Ruby Barber at Mary Lennox

The Arrangement

Ruby Barber at Mary Lennox

Ruby Barber is one half of Mary Lennox – a florist shop located in The Store x Soho House, Berlin. Here Ruby and her colleague Olivia sell cut flowers from Thursday to Saturday and offer a range of services, from plant styling to events and large-scale installations. Originally from Sydney, Barber made the move to Berlin three years ago. Drawn to its laidback lifestyle and sense of opportunity it was here that Mary Lennox came to life.

Flowers used in the arrangement

  • Cherry blossom
  • Spirea
  • Foxglove
  • Clematis
  • Forget-me-nots
  • Sweetpea
  • Flowering currant branches
  • Columbines
  • Why did you choose these flowers?
    The choice was fairly impulsive! The flowers reflect the best of what is available at the moment, and the type of mood I am in. These flowers were sourced from our personal collection of clematis plants, the flower market and the blossom came from a local farm.

    How long did this arrangement take?
    Including processing all the flowers, no longer than half an hour.

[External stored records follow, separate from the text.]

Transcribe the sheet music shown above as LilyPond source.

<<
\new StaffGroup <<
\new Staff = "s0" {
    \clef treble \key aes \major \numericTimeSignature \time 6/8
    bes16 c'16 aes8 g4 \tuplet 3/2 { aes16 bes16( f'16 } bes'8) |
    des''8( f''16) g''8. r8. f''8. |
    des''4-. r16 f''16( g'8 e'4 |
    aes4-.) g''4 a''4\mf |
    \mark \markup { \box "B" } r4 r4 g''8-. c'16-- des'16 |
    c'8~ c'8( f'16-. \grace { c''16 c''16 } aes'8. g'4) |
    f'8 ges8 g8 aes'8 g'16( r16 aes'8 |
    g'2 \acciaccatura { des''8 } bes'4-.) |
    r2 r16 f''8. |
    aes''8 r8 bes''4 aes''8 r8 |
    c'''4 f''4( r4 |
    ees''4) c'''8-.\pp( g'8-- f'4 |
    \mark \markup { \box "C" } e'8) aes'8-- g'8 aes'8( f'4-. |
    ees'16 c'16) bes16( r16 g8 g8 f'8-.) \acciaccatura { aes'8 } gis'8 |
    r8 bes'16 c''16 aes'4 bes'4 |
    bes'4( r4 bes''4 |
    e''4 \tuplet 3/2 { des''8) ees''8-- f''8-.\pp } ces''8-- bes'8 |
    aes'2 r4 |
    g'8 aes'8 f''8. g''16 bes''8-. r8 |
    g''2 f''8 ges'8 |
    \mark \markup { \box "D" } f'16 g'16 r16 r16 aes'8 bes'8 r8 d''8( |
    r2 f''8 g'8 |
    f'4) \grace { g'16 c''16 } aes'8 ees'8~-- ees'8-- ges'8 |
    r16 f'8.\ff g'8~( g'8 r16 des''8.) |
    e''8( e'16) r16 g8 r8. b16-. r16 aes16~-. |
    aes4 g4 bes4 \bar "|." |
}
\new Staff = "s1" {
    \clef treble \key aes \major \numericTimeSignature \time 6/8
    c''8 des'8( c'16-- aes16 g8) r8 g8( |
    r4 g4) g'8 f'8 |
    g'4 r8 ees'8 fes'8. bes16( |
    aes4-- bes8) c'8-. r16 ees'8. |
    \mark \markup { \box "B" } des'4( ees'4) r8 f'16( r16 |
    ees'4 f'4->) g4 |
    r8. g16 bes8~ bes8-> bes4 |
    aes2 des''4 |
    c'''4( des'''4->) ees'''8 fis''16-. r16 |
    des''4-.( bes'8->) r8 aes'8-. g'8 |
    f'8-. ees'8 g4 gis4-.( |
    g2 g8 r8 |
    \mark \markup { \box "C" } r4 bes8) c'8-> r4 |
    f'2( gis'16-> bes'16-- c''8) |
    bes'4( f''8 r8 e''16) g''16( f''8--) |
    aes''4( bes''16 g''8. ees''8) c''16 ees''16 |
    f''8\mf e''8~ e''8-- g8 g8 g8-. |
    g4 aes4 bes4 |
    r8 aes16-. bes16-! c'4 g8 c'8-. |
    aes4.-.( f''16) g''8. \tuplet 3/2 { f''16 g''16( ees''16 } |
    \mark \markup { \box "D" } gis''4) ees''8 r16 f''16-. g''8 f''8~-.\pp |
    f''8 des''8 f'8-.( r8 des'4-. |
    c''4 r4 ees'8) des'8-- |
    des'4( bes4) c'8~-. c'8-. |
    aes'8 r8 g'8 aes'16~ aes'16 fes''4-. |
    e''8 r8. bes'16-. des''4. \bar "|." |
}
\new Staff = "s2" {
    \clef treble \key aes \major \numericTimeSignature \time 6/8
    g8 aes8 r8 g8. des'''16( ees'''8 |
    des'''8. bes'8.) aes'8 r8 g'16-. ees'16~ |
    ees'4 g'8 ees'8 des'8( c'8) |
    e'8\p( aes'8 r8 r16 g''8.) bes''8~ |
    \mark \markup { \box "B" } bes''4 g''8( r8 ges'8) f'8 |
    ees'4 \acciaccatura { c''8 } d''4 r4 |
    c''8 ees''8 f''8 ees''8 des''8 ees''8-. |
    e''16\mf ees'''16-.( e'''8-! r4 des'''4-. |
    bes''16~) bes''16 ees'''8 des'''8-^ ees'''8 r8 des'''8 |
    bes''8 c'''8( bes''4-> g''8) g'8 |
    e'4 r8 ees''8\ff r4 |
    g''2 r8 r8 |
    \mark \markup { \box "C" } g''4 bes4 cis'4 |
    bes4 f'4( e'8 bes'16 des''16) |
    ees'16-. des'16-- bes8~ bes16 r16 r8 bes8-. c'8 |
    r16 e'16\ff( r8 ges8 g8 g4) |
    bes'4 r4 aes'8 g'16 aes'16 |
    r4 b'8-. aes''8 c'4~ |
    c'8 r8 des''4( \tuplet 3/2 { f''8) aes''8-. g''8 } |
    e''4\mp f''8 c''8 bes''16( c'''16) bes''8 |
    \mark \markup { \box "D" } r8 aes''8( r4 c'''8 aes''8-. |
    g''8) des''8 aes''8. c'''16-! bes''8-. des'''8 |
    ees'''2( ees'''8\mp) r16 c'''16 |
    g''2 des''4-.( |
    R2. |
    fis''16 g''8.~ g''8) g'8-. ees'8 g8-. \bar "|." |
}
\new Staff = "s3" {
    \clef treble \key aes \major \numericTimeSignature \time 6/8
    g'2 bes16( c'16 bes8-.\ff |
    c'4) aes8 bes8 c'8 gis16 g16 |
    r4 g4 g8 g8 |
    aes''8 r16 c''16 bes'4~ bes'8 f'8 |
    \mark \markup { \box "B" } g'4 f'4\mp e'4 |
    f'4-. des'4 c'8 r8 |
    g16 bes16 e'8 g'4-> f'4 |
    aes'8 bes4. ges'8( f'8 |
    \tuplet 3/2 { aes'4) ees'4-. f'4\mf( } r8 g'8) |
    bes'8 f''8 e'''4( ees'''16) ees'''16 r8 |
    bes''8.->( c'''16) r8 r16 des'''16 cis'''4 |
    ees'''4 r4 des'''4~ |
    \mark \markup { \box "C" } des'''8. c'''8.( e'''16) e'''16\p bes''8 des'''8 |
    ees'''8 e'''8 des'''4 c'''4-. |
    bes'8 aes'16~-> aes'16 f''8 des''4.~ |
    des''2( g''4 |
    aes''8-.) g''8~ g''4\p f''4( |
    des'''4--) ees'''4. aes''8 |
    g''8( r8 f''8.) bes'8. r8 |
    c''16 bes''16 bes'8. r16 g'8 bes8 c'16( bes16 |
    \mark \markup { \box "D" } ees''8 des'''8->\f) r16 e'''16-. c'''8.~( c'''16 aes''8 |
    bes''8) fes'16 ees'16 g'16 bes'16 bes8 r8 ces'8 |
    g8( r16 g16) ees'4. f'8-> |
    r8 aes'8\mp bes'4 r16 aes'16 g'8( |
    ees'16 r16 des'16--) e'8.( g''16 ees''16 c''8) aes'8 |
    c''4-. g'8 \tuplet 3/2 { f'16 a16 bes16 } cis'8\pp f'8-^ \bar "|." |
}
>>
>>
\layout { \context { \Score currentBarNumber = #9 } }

  • How do you go about arranging?
    I start by using branches to establish the full shape and then I bulk it out with flowers at the base. The final touch was the clematis, the feature flower for this arrangement. In terms of theory, I just take it one flower after the next! Each stem’s natural shape and form guide its placement.

    What tools did you use?
    This old, concrete urn is actually full of holes, so a bucket was used inside to hold the water. I then used small vials to hold water for the stems that couldn’t reach the bucket, which were tucked into fuller clumps of flowers. Of course, nothing can be done without a sharp pair of scissors, especially when working with woody-stemmed branches.

  • So who is Mary Lennox?
    The name came from Frances Hodgson Burnett’s novel The Secret Garden, one of my all time favourite books. Coincidentally, my first flower studio was on the corner of Mary and Lennox Streets in Sydney. The building holds a lot of sentimental significance for me, as it housed my father’s first photography studio and my mother’s first art gallery, so it goes beyond my love of the story of Mary Lennox and her secret garden.

    What first drew you to working with flowers?
    An interest in flowers and plants is contagious. The more people I met in the industry, the more excited I felt about working with flowers, but it is hard to pinpoint what drew me into this line of work initially. I liked the thrill of waking up in the middle of the night and driving to a big warehouse full of flowers, and hunting down the most beautiful things there. It was an adventure. That initial excitement eventually wore off, but the nature of the job still invigorates me. I spend almost no time at a desk and on a daily basis I am surrounded by the beauty of nature by the bucket-full. It is so rewarding to work with a medium that brings people so much joy. I also really like that I spend so little time with what I create. Working with perishable produce means that there is a point where it has to be finished and after that you never see it again. Creative work without this time pressure is really difficult for me, as I can be very indecisive. 

  • What’s the flower scene like in Berlin?
    It is with some regret that I have to say I’m not really involved a scene here. I hardly know any other people working in my field outside Mary Lennox. My ‘scene’ extends to people who have reached out to me from other fields, who want to know more about what we do at Mary Lennox. In terms of the natural landscape, however, Berlin is endlessly inspiring. The overgrown streets are filled with flowering plants. During the past weeks, Berlin has been bursting with blossom, lilac and magnolia. It’s the best.

    What are the popular flower choices in Berlin today?
    What I think is special and what I consider popular are two different things. Popular flowers here are fairly generic - imported roses, lilies etc. We try to find ways to incorporate unusual flowers and work with produce that people aren’t used to seeing in floral arrangements.  The biggest challenge with this approach is that it is really difficult to get your hands on unique flowers. This takes us on all kinds of crazy sourcing trips, and they have become one of my favourite aspects of my job.

  • What changes have you seen in floristry since you have been there?
    I wish I could say that I’ve seen more changes in floristry as a whole! Mary Lennox, however, has changed quite a bit. At the moment, we are working much more closely with plants and gardening. We now offer full plant styling services and installations and we have a collection of seeds for sale. We have big plans for this side of the business and I’m so excited to put more of our ideas into action in the near future.

    What’s your favourite green space in Berlin?
    My favourite spot changes from week to week, depending on what is flowering! Of course, the botanical garden is spectacular and the surrounding areas of Brandenburg and Potsdam are extremely beautiful.